[Request]: From the entries below, reproduce exactly the line containing "[Assumptions of Linear", the line containing "Thank you for", and every line in between, with nothing added.
Segment Open
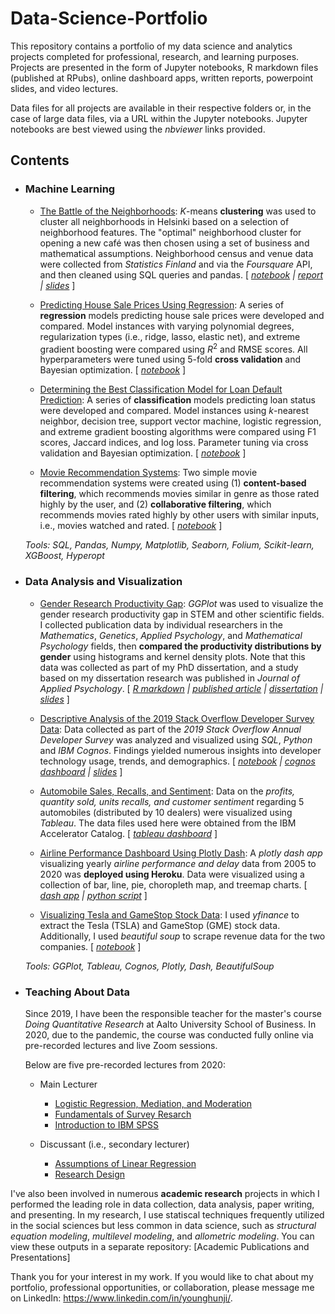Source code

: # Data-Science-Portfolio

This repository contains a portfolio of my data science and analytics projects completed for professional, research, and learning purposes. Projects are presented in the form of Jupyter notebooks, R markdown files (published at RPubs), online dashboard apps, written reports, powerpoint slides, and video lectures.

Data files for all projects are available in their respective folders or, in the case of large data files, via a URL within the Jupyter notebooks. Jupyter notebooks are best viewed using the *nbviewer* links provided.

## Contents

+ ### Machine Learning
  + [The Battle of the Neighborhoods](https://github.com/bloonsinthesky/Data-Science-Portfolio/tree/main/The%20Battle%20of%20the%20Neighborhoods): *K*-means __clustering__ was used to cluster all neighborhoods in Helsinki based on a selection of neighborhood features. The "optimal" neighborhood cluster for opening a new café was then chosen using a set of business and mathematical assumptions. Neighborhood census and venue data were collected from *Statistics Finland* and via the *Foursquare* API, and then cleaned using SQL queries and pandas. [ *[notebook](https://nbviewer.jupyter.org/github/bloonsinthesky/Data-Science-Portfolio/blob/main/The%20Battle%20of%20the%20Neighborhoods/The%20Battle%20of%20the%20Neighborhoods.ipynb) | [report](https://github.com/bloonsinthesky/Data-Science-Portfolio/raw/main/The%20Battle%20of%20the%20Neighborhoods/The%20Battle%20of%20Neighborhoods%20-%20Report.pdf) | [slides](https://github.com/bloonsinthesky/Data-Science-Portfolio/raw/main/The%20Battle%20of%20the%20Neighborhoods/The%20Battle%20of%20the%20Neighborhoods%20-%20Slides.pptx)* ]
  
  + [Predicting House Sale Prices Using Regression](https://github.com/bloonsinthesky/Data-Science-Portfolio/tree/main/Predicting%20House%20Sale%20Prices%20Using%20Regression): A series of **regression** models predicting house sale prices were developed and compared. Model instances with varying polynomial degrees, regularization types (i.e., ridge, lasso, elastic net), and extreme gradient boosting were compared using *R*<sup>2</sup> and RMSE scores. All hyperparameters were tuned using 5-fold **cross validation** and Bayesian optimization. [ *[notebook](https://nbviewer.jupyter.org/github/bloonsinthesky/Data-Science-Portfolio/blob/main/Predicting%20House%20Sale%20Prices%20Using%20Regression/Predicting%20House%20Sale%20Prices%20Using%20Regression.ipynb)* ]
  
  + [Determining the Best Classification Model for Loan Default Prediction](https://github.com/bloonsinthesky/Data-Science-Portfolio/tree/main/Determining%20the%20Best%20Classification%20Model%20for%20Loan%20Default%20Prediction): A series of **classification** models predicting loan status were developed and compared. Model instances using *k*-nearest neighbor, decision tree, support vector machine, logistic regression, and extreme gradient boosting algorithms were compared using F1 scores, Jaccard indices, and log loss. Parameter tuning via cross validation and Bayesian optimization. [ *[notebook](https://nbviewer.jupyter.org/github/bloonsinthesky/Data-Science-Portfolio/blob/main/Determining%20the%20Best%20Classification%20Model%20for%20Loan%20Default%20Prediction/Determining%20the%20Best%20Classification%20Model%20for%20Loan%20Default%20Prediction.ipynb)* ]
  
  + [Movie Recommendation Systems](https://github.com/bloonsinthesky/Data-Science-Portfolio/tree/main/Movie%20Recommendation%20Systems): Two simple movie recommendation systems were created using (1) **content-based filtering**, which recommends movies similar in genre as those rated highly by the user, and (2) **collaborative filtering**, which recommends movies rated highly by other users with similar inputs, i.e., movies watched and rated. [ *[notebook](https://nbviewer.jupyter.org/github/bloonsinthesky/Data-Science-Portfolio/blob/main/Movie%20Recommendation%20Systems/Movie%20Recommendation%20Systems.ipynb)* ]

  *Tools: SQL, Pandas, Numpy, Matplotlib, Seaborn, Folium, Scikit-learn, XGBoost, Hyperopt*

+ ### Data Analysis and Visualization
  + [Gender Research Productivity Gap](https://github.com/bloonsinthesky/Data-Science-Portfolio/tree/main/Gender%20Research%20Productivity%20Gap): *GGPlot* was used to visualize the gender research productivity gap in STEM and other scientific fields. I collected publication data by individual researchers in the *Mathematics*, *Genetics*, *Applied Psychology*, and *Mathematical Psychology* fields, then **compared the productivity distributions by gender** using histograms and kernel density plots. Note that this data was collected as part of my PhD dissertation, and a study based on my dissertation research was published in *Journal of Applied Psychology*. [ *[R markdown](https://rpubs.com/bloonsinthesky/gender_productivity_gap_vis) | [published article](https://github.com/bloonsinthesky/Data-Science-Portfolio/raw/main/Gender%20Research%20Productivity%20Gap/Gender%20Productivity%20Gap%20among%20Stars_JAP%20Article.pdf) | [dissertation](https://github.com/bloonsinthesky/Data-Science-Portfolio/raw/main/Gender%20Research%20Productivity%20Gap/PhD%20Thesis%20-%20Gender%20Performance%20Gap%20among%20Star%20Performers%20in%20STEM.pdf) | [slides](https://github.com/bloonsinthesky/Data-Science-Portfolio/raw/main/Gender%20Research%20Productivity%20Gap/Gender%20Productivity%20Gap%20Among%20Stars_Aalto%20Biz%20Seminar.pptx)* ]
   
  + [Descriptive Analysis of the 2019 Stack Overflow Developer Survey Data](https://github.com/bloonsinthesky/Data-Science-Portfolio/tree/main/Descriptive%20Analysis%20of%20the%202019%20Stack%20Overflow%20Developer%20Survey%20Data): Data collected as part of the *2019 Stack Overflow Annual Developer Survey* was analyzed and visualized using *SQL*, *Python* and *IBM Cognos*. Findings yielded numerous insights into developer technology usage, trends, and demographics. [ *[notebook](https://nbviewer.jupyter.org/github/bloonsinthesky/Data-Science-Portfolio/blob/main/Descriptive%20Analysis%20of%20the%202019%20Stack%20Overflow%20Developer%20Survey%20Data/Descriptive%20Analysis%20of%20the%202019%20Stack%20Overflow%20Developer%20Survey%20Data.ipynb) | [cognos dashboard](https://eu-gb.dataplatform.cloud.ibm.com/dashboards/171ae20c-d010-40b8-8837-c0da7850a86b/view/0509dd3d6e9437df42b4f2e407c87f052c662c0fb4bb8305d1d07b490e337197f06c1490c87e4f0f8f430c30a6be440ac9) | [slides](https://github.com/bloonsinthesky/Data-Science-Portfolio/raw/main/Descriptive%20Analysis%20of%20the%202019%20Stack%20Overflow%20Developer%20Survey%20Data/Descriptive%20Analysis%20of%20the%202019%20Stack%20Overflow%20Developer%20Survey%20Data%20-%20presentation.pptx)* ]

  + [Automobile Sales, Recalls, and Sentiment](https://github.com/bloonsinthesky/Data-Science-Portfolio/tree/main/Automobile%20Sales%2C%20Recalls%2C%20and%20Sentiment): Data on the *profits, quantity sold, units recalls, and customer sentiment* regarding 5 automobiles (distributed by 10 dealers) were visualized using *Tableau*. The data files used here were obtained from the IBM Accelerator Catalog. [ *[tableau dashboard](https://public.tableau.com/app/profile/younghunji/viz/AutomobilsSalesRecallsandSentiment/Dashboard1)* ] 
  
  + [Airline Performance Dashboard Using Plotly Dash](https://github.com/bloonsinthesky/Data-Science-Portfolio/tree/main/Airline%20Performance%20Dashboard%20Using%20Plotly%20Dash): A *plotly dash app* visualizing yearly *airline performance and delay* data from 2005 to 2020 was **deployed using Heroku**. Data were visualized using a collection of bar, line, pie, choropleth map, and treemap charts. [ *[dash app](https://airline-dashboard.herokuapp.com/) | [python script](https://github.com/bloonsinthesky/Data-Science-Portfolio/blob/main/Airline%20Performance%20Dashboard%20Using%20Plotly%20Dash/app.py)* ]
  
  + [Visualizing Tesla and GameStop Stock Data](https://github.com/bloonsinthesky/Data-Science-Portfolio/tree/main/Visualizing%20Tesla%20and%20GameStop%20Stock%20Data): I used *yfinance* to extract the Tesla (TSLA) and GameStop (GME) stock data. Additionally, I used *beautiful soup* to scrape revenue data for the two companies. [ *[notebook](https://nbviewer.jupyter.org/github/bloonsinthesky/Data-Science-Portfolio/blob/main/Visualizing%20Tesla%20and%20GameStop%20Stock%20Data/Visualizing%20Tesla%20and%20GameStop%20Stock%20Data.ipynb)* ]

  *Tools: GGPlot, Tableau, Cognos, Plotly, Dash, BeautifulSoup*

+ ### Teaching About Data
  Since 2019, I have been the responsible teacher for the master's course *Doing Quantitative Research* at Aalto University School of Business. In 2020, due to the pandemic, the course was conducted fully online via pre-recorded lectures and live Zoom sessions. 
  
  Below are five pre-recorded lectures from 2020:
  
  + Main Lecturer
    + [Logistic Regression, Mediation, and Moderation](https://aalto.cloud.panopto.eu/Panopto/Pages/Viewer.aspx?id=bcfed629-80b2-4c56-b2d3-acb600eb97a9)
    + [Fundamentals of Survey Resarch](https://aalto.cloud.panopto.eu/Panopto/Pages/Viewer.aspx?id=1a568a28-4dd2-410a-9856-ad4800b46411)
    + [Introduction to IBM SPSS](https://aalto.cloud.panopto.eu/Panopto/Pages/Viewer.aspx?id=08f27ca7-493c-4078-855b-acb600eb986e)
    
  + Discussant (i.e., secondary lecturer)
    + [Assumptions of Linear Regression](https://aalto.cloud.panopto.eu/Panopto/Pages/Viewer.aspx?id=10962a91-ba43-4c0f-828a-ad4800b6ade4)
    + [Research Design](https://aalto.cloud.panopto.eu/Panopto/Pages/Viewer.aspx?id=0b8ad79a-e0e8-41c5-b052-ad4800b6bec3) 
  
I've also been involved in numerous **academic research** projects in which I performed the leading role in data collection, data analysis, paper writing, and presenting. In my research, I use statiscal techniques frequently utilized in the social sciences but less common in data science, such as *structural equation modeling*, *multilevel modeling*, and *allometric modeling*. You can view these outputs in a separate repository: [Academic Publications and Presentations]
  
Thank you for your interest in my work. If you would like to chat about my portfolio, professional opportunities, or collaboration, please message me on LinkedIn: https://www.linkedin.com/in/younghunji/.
Segment Closed
Segment Open
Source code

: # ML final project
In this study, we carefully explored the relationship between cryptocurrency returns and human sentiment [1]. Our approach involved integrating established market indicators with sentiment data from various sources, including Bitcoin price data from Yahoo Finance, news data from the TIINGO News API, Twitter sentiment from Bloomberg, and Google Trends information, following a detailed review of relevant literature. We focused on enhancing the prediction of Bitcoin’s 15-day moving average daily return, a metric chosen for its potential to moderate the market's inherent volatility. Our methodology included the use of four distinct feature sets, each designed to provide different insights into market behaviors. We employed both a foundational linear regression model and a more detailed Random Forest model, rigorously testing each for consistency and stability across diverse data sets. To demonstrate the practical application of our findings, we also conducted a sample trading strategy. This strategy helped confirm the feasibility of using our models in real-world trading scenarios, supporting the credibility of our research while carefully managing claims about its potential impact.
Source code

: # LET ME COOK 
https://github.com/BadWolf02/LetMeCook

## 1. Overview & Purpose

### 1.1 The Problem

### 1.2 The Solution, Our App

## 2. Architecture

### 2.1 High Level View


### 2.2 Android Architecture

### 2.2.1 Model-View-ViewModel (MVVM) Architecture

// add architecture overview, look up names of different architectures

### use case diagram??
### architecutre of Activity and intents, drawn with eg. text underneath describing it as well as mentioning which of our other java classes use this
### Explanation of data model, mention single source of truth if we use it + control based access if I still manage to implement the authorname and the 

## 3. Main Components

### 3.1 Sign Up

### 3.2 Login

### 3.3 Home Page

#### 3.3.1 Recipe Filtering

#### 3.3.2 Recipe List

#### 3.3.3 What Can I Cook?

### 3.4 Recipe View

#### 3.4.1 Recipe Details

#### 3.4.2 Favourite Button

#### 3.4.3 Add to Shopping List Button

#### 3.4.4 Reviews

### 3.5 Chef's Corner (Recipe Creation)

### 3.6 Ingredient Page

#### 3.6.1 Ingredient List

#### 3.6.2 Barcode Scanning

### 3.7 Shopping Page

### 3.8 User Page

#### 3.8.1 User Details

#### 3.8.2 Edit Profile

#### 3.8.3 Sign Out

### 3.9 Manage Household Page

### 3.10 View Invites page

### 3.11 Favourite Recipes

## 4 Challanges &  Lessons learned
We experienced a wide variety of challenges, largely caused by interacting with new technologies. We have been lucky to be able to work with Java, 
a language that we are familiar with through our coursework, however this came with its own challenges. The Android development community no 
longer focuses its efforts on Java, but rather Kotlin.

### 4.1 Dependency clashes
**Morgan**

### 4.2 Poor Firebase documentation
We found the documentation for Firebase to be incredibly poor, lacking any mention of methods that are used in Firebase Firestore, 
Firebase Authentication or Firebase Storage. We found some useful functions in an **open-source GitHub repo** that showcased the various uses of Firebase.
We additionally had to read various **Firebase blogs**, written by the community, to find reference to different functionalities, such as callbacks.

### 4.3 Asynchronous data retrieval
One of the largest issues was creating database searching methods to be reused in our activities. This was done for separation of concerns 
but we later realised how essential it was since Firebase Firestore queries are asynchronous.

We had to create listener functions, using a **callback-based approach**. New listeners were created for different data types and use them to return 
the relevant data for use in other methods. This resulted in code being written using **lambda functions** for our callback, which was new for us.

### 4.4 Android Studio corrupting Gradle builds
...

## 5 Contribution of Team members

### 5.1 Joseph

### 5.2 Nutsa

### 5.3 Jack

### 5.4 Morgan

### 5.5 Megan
Segment Closed
[Exercise output]:
    + [Assumptions of Linear Regression](https://aalto.cloud.panopto.eu/Panopto/Pages/Viewer.aspx?id=10962a91-ba43-4c0f-828a-ad4800b6ade4)
    + [Research Design](https://aalto.cloud.panopto.eu/Panopto/Pages/Viewer.aspx?id=0b8ad79a-e0e8-41c5-b052-ad4800b6bec3) 
  
I've also been involved in numerous **academic research** projects in which I performed the leading role in data collection, data analysis, paper writing, and presenting. In my research, I use statiscal techniques frequently utilized in the social sciences but less common in data science, such as *structural equation modeling*, *multilevel modeling*, and *allometric modeling*. You can view these outputs in a separate repository: [Academic Publications and Presentations]
  
Thank you for your interest in my work. If you would like to chat about my portfolio, professional opportunities, or collaboration, please message me on LinkedIn: https://www.linkedin.com/in/younghunji/.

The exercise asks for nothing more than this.